→ Assigned task: Search the material below for the string "otherwise" and copy each line where it appears.

→ Data for processing:
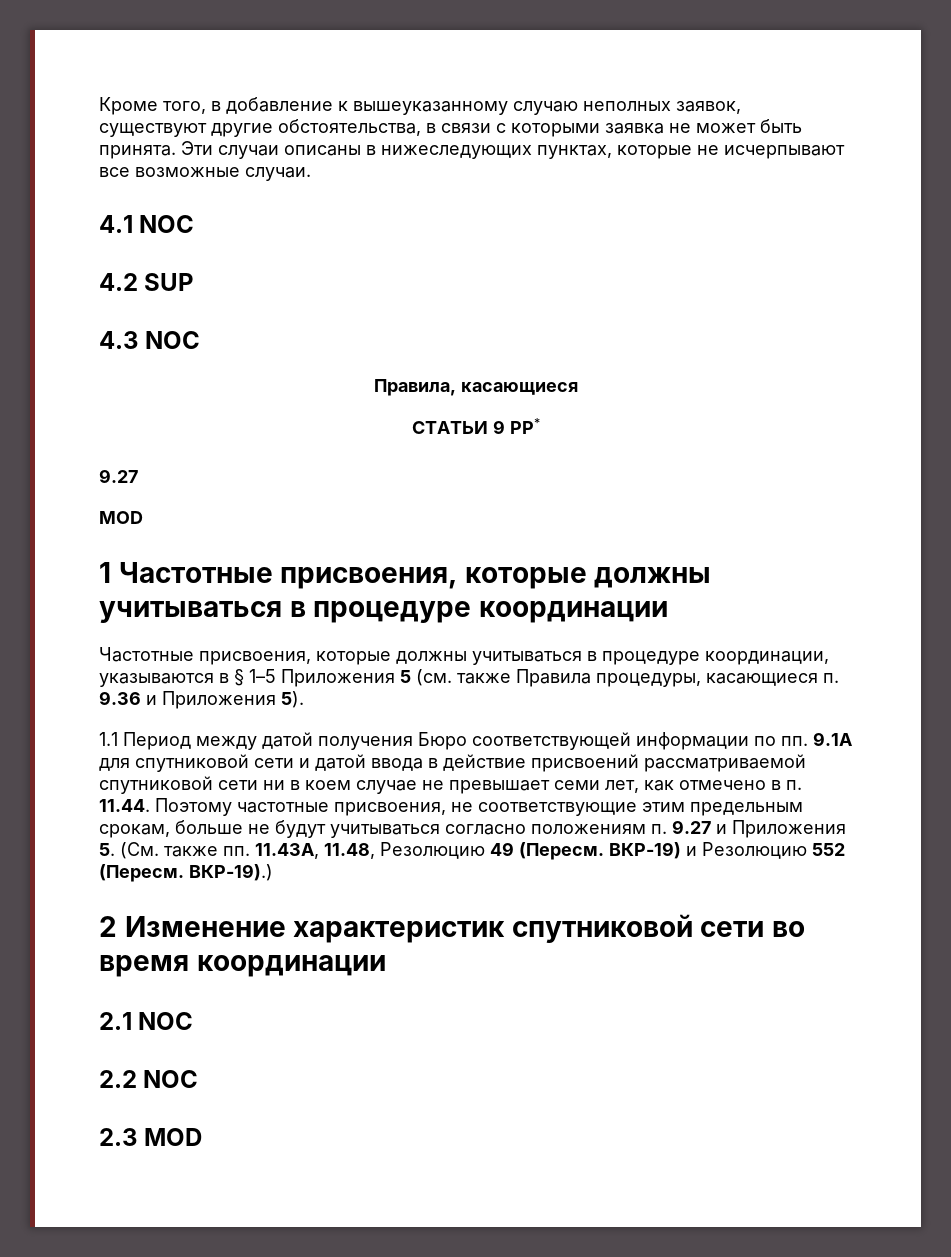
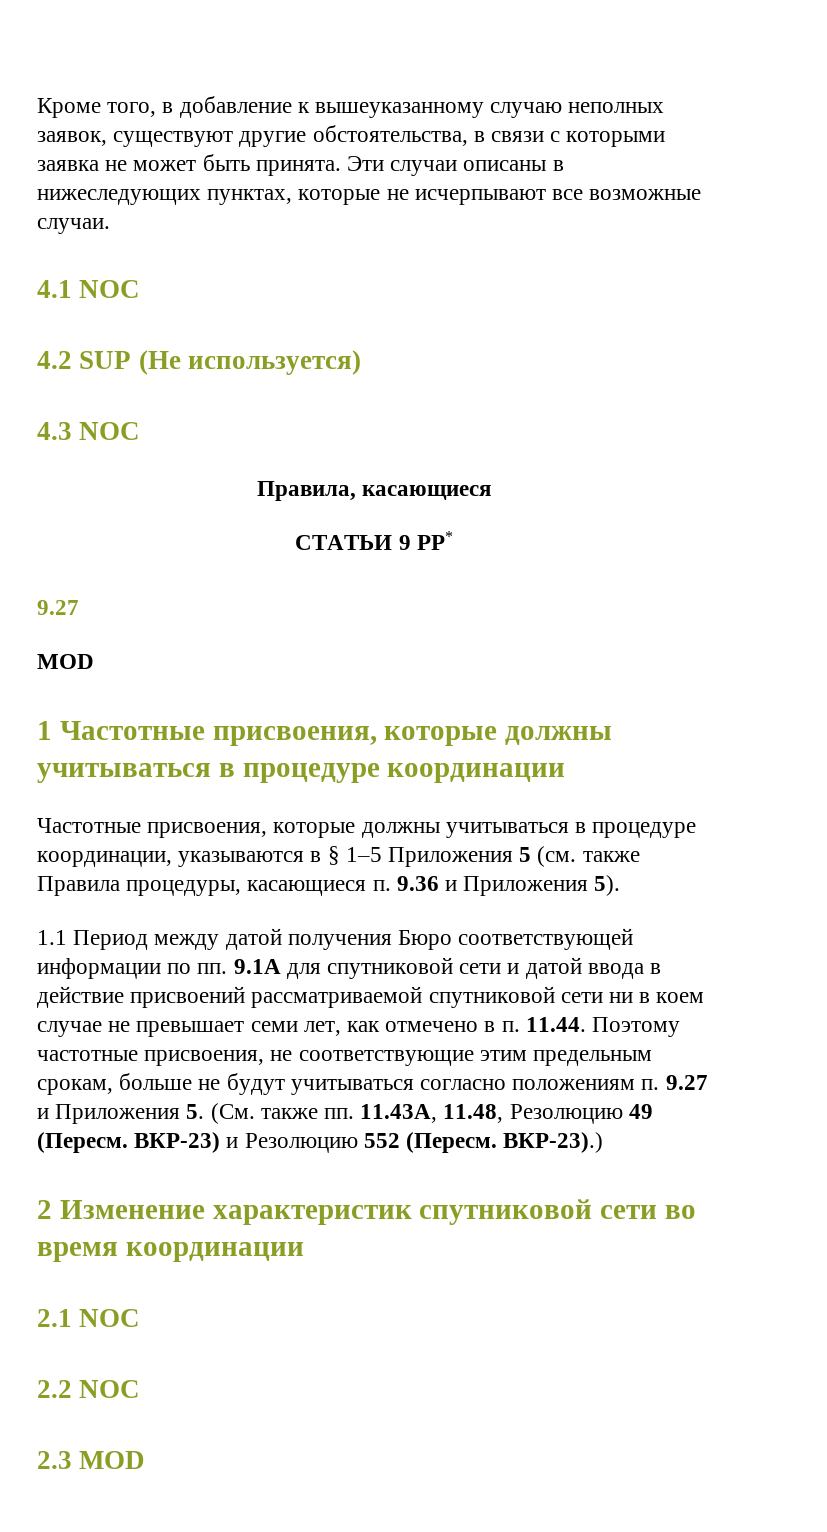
(195, 282) none -> [138,350,361,375] (Не используется)
[609,842,681,859] ВКР-19) -> [134,1132,221,1153] ВКР-23)
[189,864,273,881] ВКР-19).) -> [503,1132,604,1153] ВКР-23).)

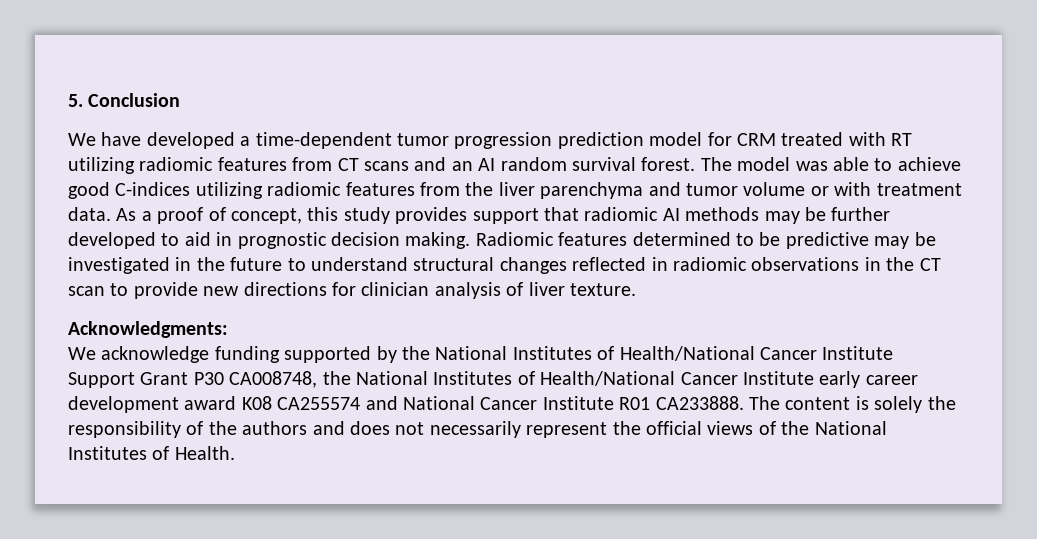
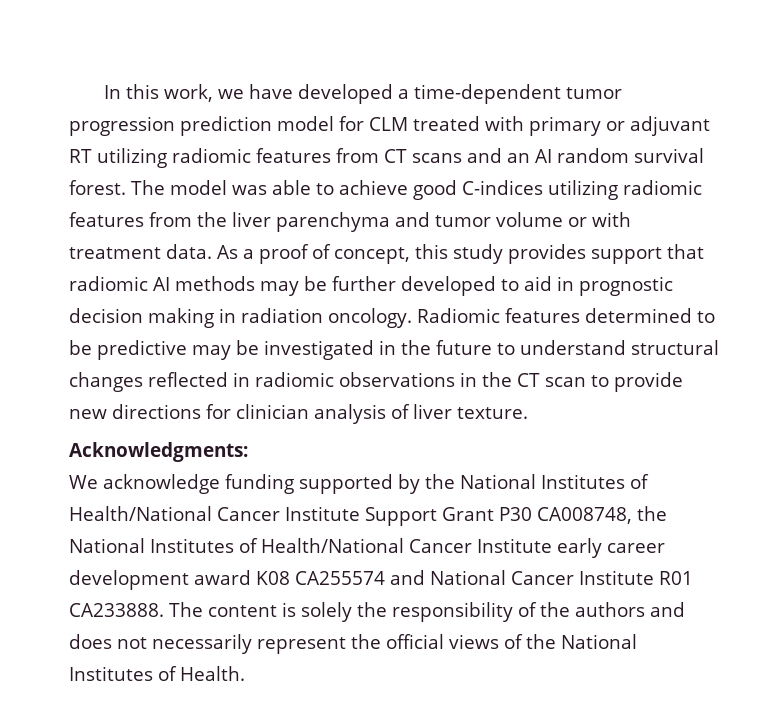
[68,93,181,107] [68,133,96,146] 5. Conclusion // We -> [104,84,245,102] In this work, we
[736,133,776,146] CRM -> [369,117,408,131] CLM
(886, 139) none -> [529,116,710,136] primary or adjuvant
[405,232,471,249] making. -> [148,308,412,328] making in radiation oncology.

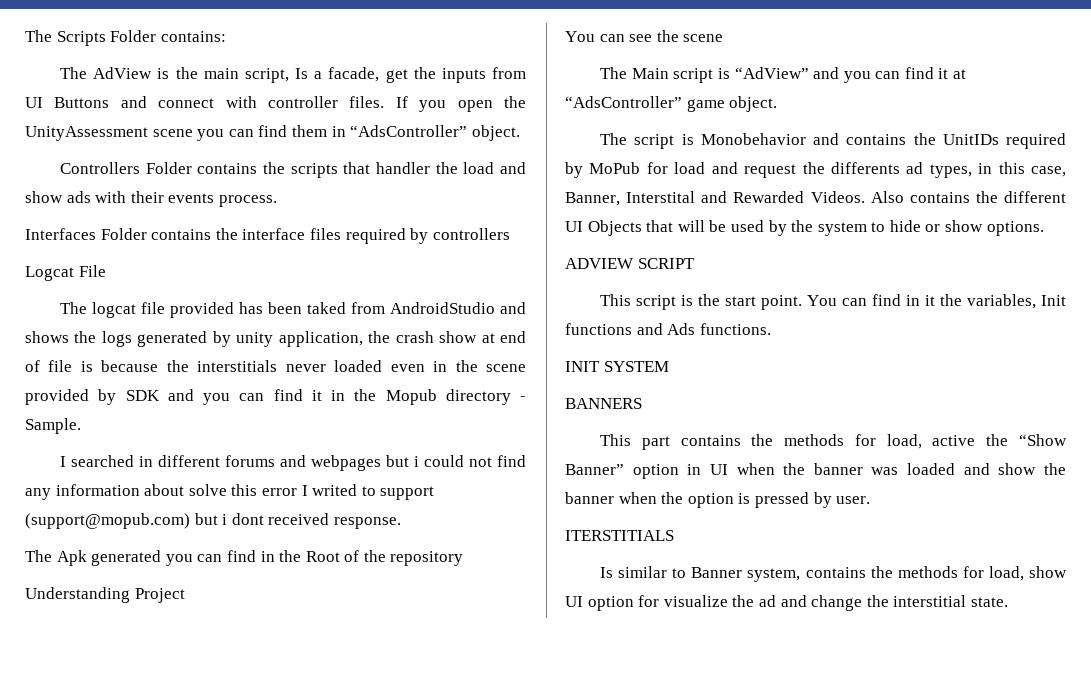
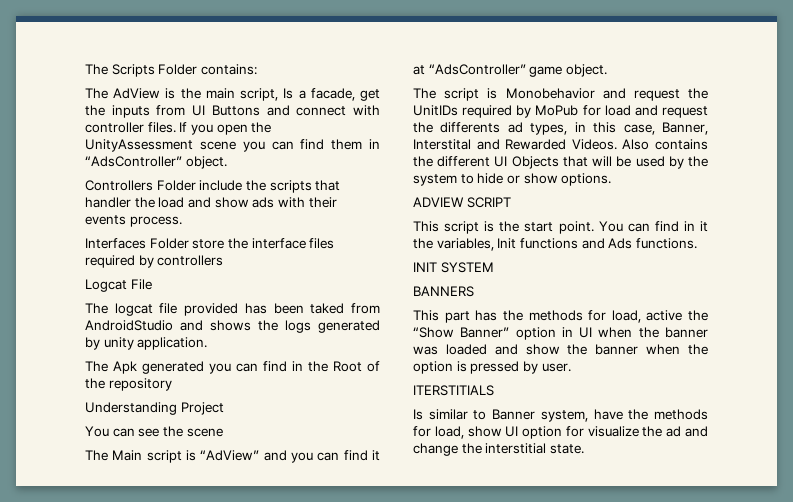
[197,163,258,174] contains -> [199,180,243,191] include
[151,229,212,240] contains -> [192,239,225,249] store
[278,331,526,347] [25,360,526,372] [25,389,526,405] [25,418,81,434] [60,455,526,471] [25,484,435,500] [25,513,401,529] application, the crash show at end of file is because the interstitials never loaded even in the scene provided by SDK and you can find it in the Mopub directory - Sample. // I searched in different forums and webpages but i could not find any information about solve this error I writed to support (support@mopub.com) but i dont received response. -> [137,337,208,350] application.
[846,134,907,145] contains -> [633,89,680,101] request
[680,435,741,446] contains -> [475,310,498,321] has
[805,567,866,578] contains -> [593,409,623,420] have

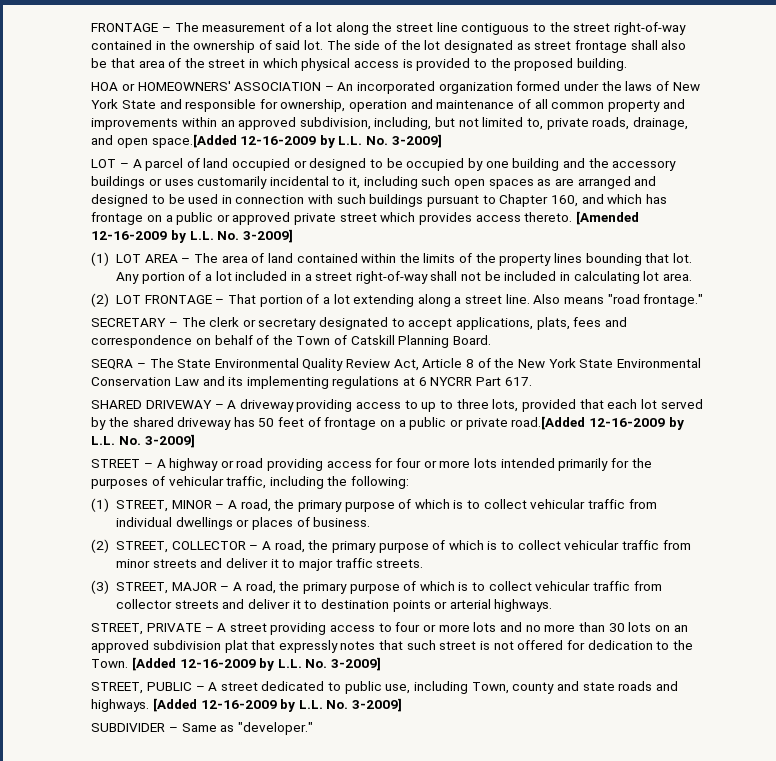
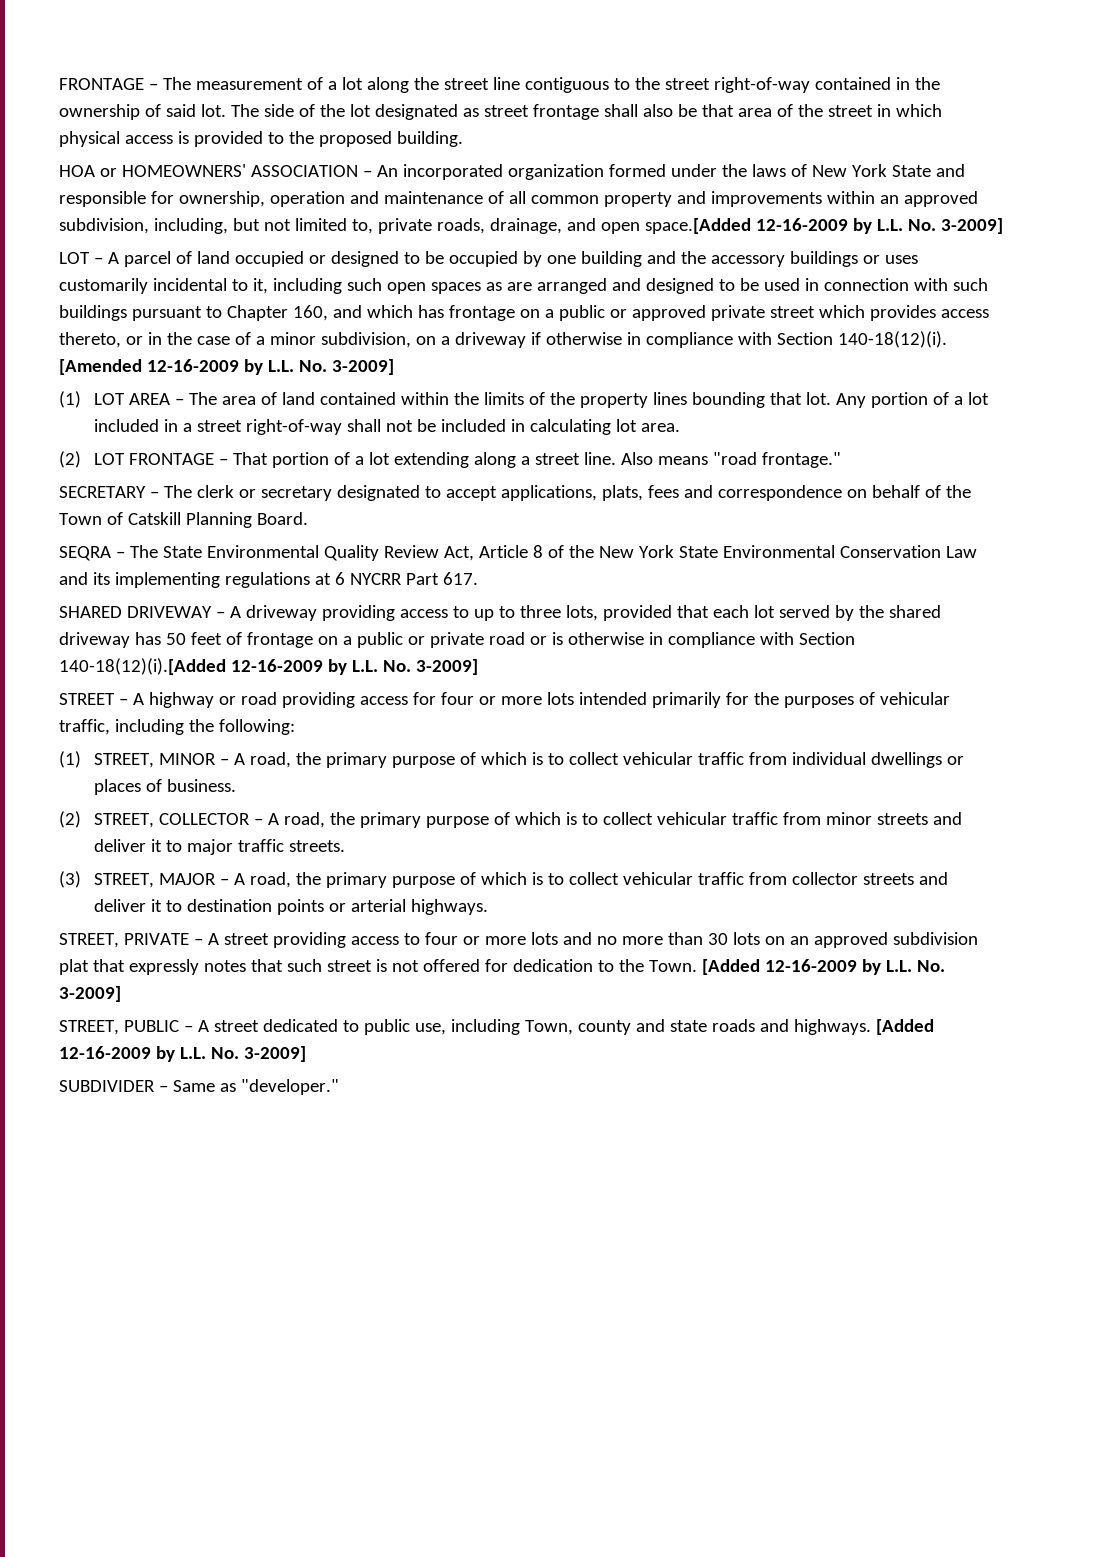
[524,212,573,222] thereto. -> [59,331,947,348] thereto, or in the case of a minor subdivision, on a driveway if otherwise in compliance with Section 140-18(12)(i).
[511,416,586,430] road.[Added -> [488,632,855,648] [59,658,227,675] road or is otherwise in compliance with Section 140-18(12)(i).[Added

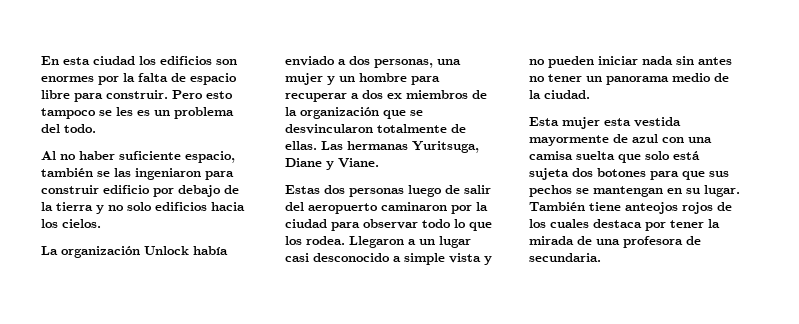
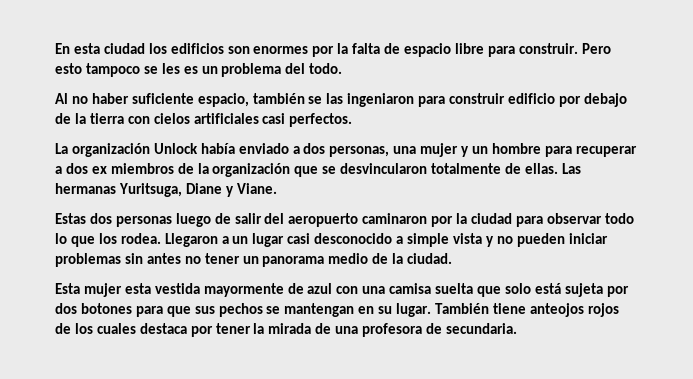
[96,202,245,214] [41,219,101,228] y no solo edificios hacia los cielos. -> [127,113,353,127] con cielos artificiales casi perfectos.
[642,56,673,65] nada -> [55,253,121,267] problemas
(569, 174) none -> [606,286,629,297] por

→ Exercise response:
[524,212,573,222] thereto. -> [59,331,947,348] thereto, or in the case of a minor subdivision, on a driveway if otherwise in compliance with Section 140-18(12)(i).
[511,416,586,430] road.[Added -> [488,632,855,648] [59,658,227,675] road or is otherwise in compliance with Section 140-18(12)(i).[Added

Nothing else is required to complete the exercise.